Amy is such good company, and you’re breathless to know what happens next, whether she will get away with it. So much of her thinking about relationships resonates – how guys always want Cool Girl, and you can pretend to be Cool Girl for a while but really, Cool Girl doesn’t exist. How she and Nick start off laughing at other people’s relationships, casting the men as ‘dancing monkeys’, while slowly but surely their own relationship slides into bitter despair and cliche.

And the hapless husband Nick. Somehow it’s impossible to think of him without adding the word ‘hapless’ before ‘husband’. He’s a shambolic, porn-and-sports loving dude who gets by on his charm and is well aware he’s not half as smart as Amy. At first, she brings out the best in him but later he reverts to form and they disappoint one another incessantly. I love that the narration begins with his voice: we assume he’s a decent guy in a difficult relationship.

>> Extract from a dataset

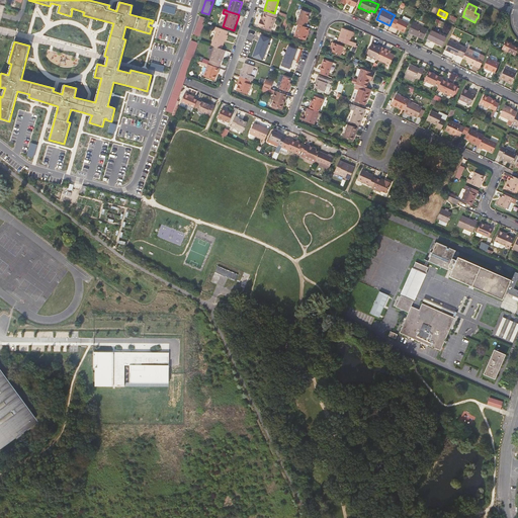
[(274,19),(276,14),(274,13),(266,10),(263,18),(262,21),(260,20),(258,26),(270,30),(274,19)]
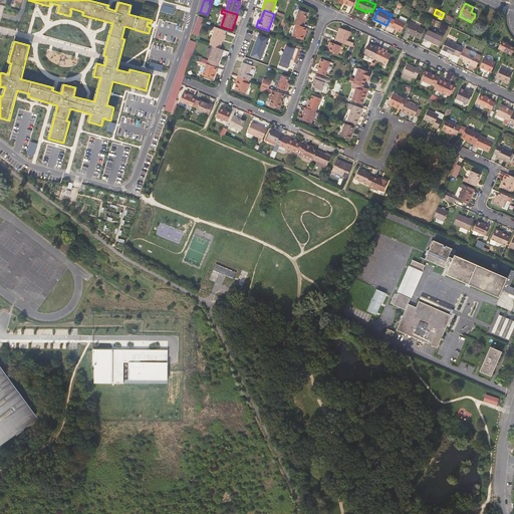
[(299,10),(294,23),(295,24),(303,27),(305,21),(304,20),(305,19),(307,13),(299,10)]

When he reveals his affair with a young, clingy student there’s a palpable sense of our disappointment in him. Still, we’re like his awesome sister, Go – on his side as he is relentlessly battered by dire revelation after revelation, orchestrated by the Amazing Amy. We know he didn’t do it, but geez, it looks bad for him. And the ending – how I love the ending. No need to spoil it for you but, as the hapless husband Nick’s lawyer says- “You two are the most fucked-up people I have ever met, and I specialise in fucked-up people.”

So far, Gone Girl has no equal, despite a whole raft of pretenders marketed as the next Gone Girl. Pah! This one is the only perfect, infallible thriller.